Unite has accused Unipres of putting earnings before workers’ livelihoods in a profit-share row.

However, Sunderland-based Unipres has denounced the claims, saying its plans will secure the business’ long-term future, adding it remains one of the only companies of its stature in the region to give staff a profits bonus.

The company, known for making components for all Wearside-made Nissan cars, also says it has offered a 6.1 per cent pay award over two years, which has the potential to rise to ten per cent with profit-share support.

But Unite, which last week warned staff could strike, said Unipres is ignoring its workers’ needs, saying the business creates an atmosphere of low morale by forcing overtime upon employees.

Steve Bush, Unite regional officer, told The Northern Echo the situation wasn’t acceptable.

He said: “There is no ten per cent pay raise or even potential; this is factually incorrect.

“They are including the profit share figure, which already forms part of their wage; the profit-share is already a term that was introduced a number of years ago when the company were not making the profits they are today.

“The company is looking to remove money from the profit-share, which would lose employees 31 per cent to 48 per cent of the profit-share on the current terms.

“That is equivalent to more than £1,000 per year based on the company's own projected figures, self-financing any current offer from the company and furthermore making them a saving.

“The main issue for members is the changing of the profit share fund levels; the company is positioned to make greater profits but is not prepared to share it on the current accrual rate.

“These employees are extremely hard-working and dedicated, with the vast majority working a large amount of overtime per month, forced, due to the wording of their contract.”

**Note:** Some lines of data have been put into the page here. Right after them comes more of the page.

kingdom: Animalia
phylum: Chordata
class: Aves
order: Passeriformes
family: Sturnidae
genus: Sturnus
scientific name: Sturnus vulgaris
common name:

Mr Bush also alleged a Unipres ballot of more than 600 staff, which he said was done without Unite recognition, returned a rejection of the proposals by nearly two votes to one, adding its use of about 350 agency staff was “unacceptable.”

However, Gary Graham, managing director at Unipres Sunderland, which employs 1,159 people, said the firm has to adapt to challenging market conditions.

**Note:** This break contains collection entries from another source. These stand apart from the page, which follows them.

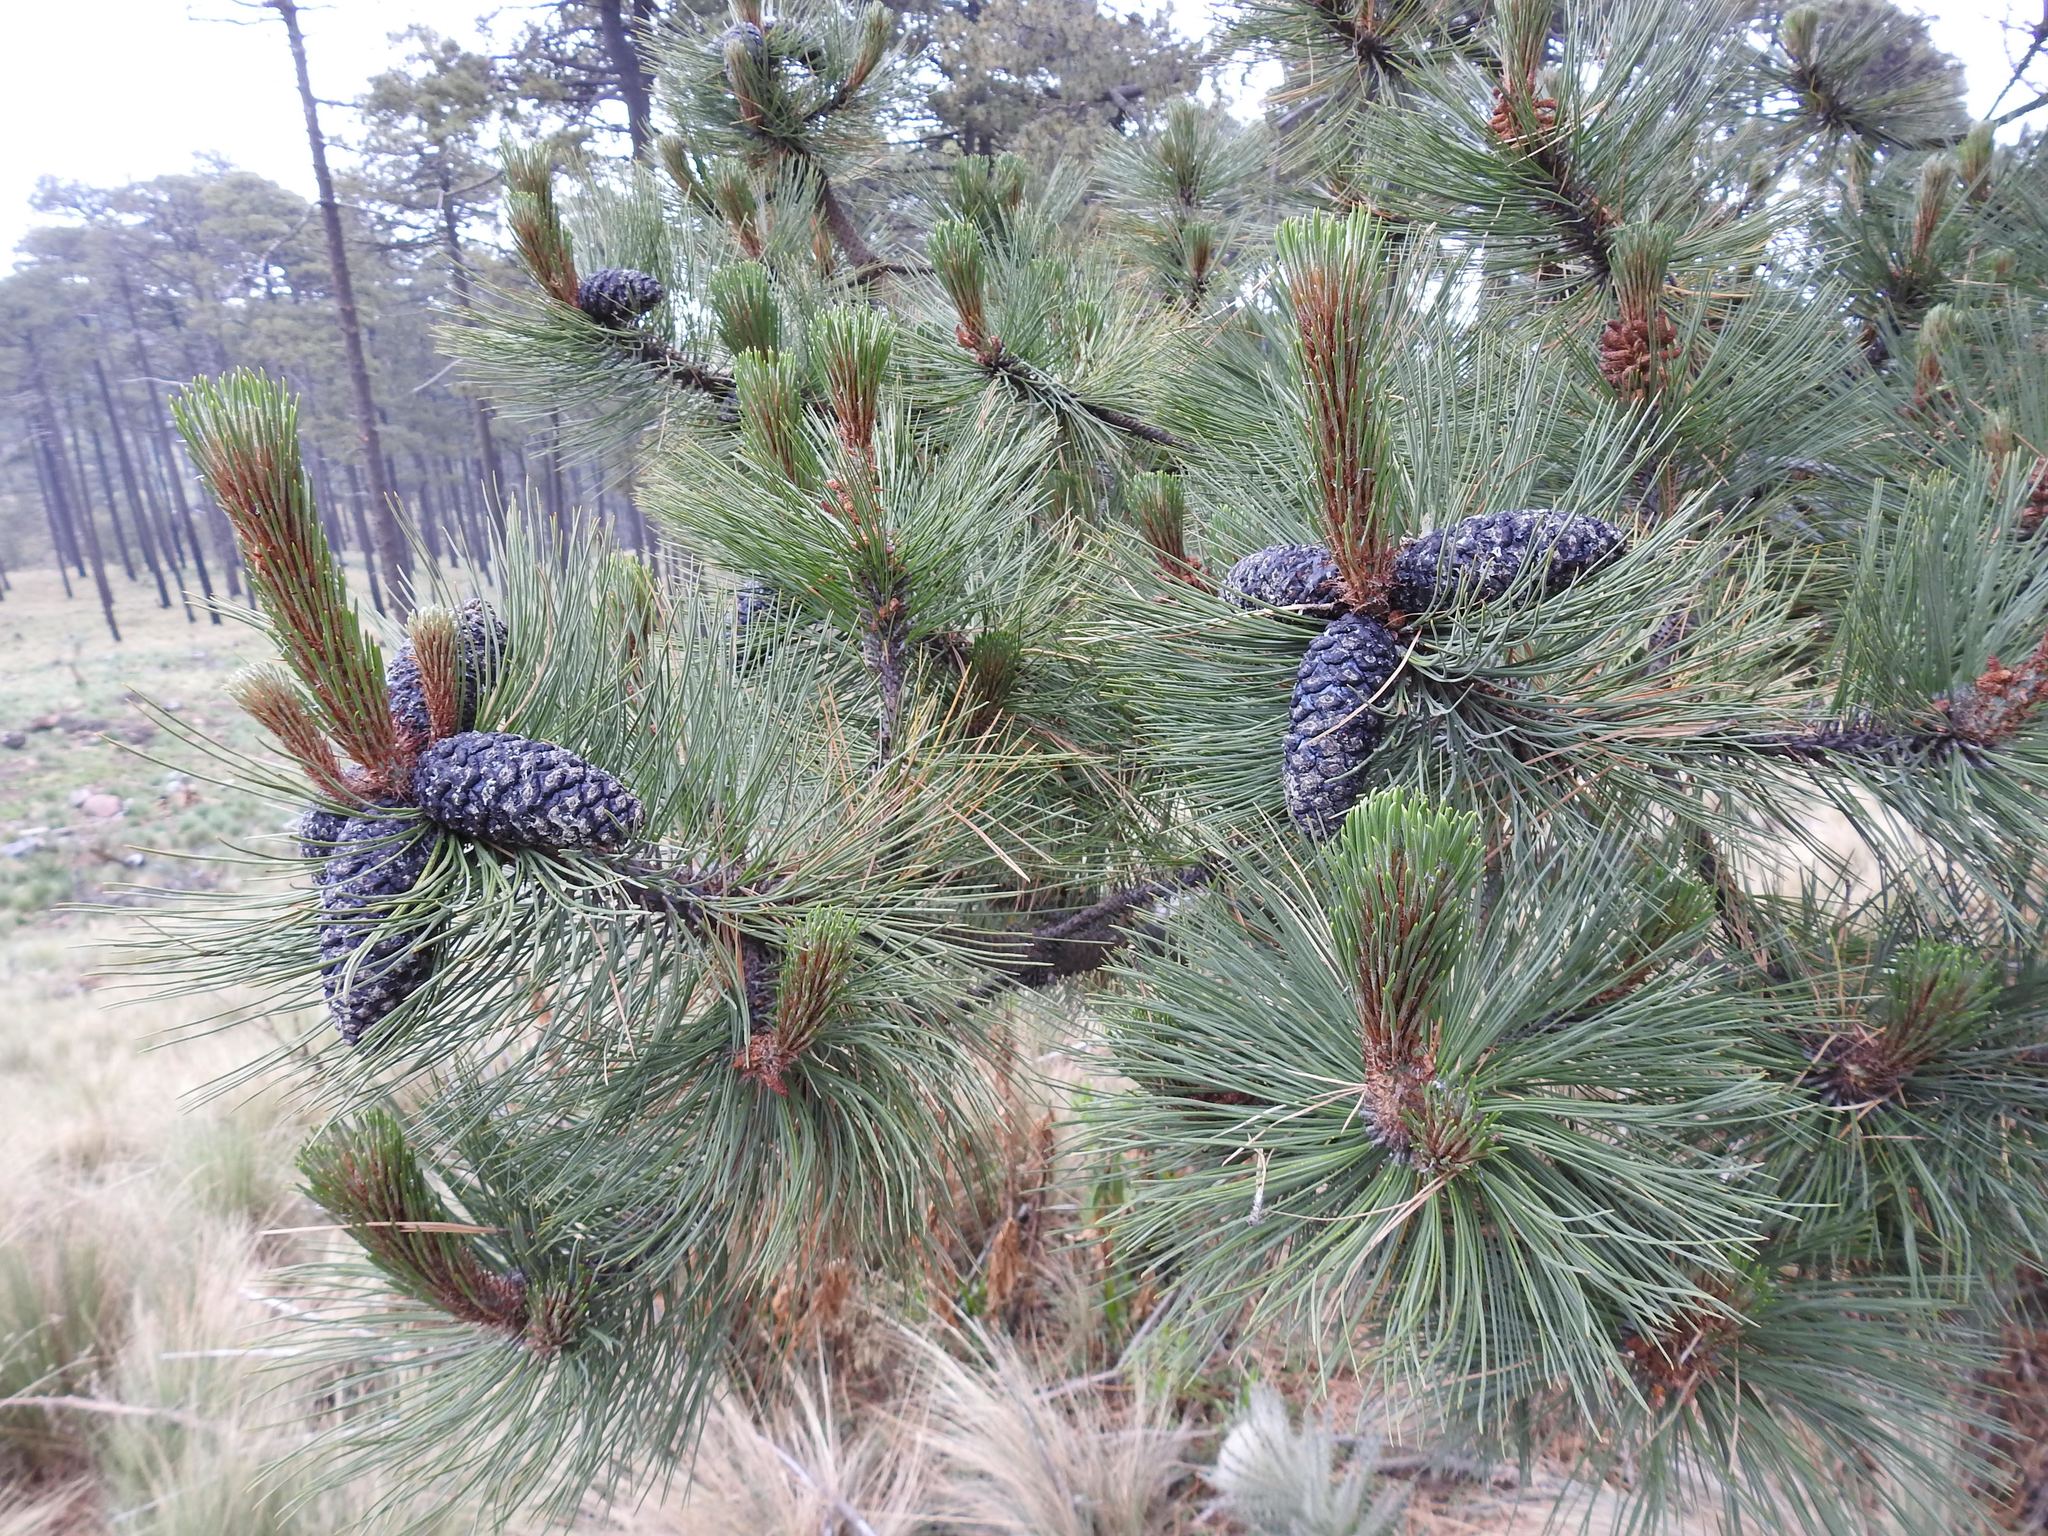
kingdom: Plantae
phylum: Tracheophyta
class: Pinopsida
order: Pinales
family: Pinaceae
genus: Pinus
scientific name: Pinus hartwegii
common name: Hartweg's pine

Mr Graham previously said the business, which also makes parts for Honda’s Civic and Renault’s Kadjar, Espace, Scenic and Captur marques, already pays about 20 per cent more than similar local market rivals and issues a profit share above the standard level.

He said: “As a major Wearside employer and responsible business, we have a duty of care to staff to ensure it is equipped to withstand changing economic circumstances and sector fluctuations.

“However, we are a company built on people and, as such, place major value on our staff, and on rewarding them fairly for their work.

“The move to remodel the profit-share element of our current pay scheme is first and foremost to ensure the business remains healthy and we continue to provide employment to our workforce.

“The bar for the new deal has been set intentionally low, based on the delivery of a minimum of £3m profit in 2016 and £5m next year – achievable targets that historically have been met over the last ten years.

“Based on financial forecasts this will see payment of profit-share bonus made to our team, matching previous years’ payments.

“The introduction of this trigger point is not designed to withhold payment, it is simply about us protecting the long-term sustainability of the business, which is in the interests of our whole team and the next generation, who rely on prudent decisions today to ensure there are jobs tomorrow.

“We are one of the only tier one employers in the North-East to pay a profit-share to its team.

“While we appreciate the value of the scheme to staff, we must not overstretch ourselves with the global automotive manufacturing industry facing some serious challenges.”

Unipres previously installed £13m press equipment to expand production of lightweight steel components, which created about 20 jobs.